Inflammation is the root cause of many ailments. Chronic inflammation occurs when your body senses something unwanted and sends white blood cells to protect the “injured” area, causing swelling and redness.
Inflammation increases your risk for heart disease and other complications. However, there are certain anti inflammatory foods you can eat to have a healthier body. In combination with a more active lifestyle, these foods can help to prevent diabetes.
10 anti inflammatory foods for diabetes
- Salmon. Salmon and other coldwater fish like tuna, herring, and sardines contain omega-3s, which are anti inflammatory. Wild salmon has even more omega-3s than farmed salmon, so check to see if your salmon is from Alaska, where it’s caught wild.
- Grass-fed beef. This type of beef also contains heart-healthy omega-3s. Try slow-cooking grass-fed meat to make it tender.
- Olive oil. Olive oil is a staple to have in your house at all times. It contains oleic acid, an anti inflammatory oil. Olive oil can also help control blood sugar levels. Opt for extra virgin olive oil, which is the healthiest kind.
- Salads! Salads might seem boring, but there are tons of ways to make salad more exciting by adding ingredients you like such as chicken, sunflower seeds, olives, and low-fat cheese. Salad greens are full of Vitamin C and other healthy antioxidants that control inflammation. Make sure to use a low-fat oil and vinegar dressing that you can make yourself. Thick and creamy dressings add on extra fat and contain inflammatory ingredients.
- Veggies. Veggies such as broccoli, cauliflower, Brussels sprouts, and kale contain antioxidants and sulfur, both of which have anti inflammatory properties.
- Cherries. Fresh cherries are great for reducing inflammation. These tasty treats are low on the glycemic index. If cherries aren’t in season, you can always find frozen ones to make a low-sugar dessert or snack.
- Blueberries. Frozen or fresh, this superfood is packed with anti inflammatory properties. Blueberries are also good for the brain and can help fight against dementia.

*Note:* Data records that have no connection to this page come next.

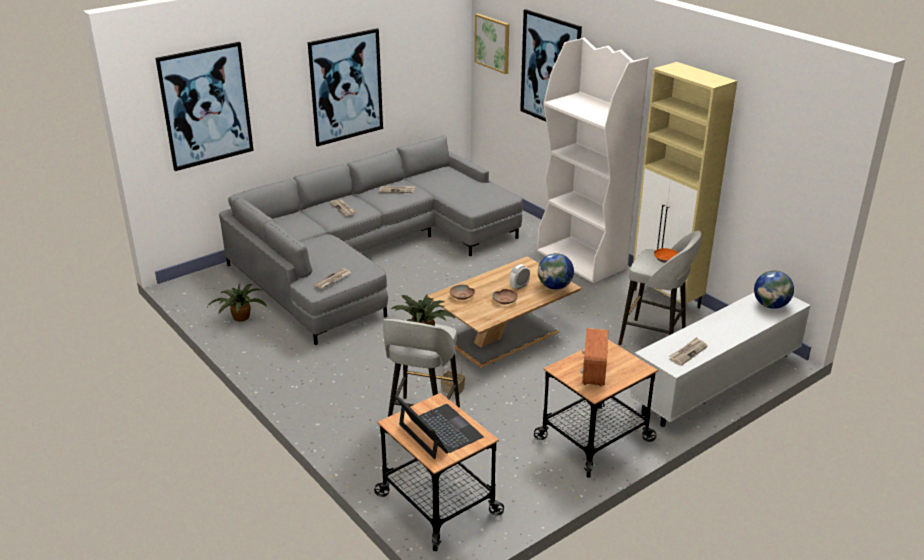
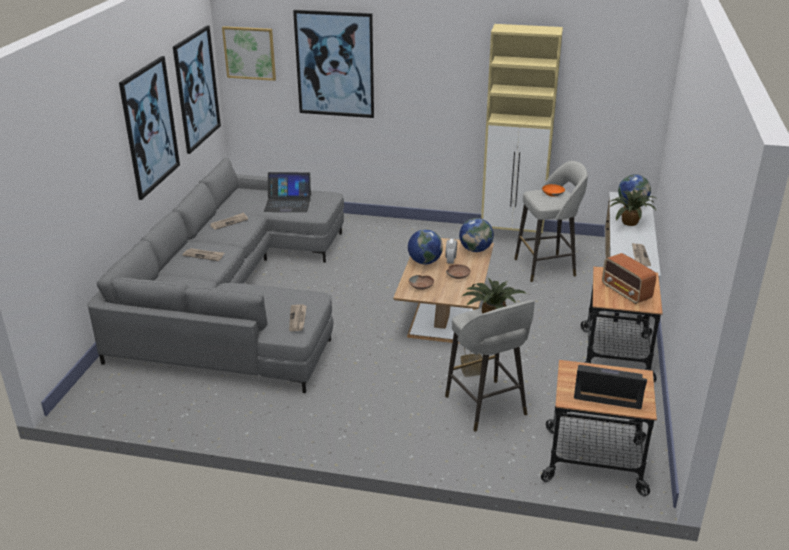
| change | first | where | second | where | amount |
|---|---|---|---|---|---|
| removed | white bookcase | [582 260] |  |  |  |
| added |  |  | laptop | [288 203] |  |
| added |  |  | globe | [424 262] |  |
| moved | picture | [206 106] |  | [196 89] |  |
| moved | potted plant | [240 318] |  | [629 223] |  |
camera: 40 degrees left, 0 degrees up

- Turmeric. You may have heard about this spice that’s often used in Indian food. Turmeric contains a natural anti inflammatory ingredient called curcumin. To make a flavorful meal, use powdered curry to season chicken pan-fried with olive oil. Another twist: try adding turmeric to your latte or making warm turmeric milk to drink before bed.
- Ginger. Ginger has many medicinal and anti inflammatory benefits, and can help to control blood sugar. If pure ginger is too strong for you, try ginger tea.
- Garlic. Also known for its healing properties, garlic can help your body fight off infections as well as being anti inflammatory. Add garlic as a spice to any meal to bring extra flavor and better health.
Give these anti inflammatory foods a chance and get on the way to better health. If you are at risk for diabetes or you have prediabetes, it’s especially important to embark on a new food and exercise lifestyle.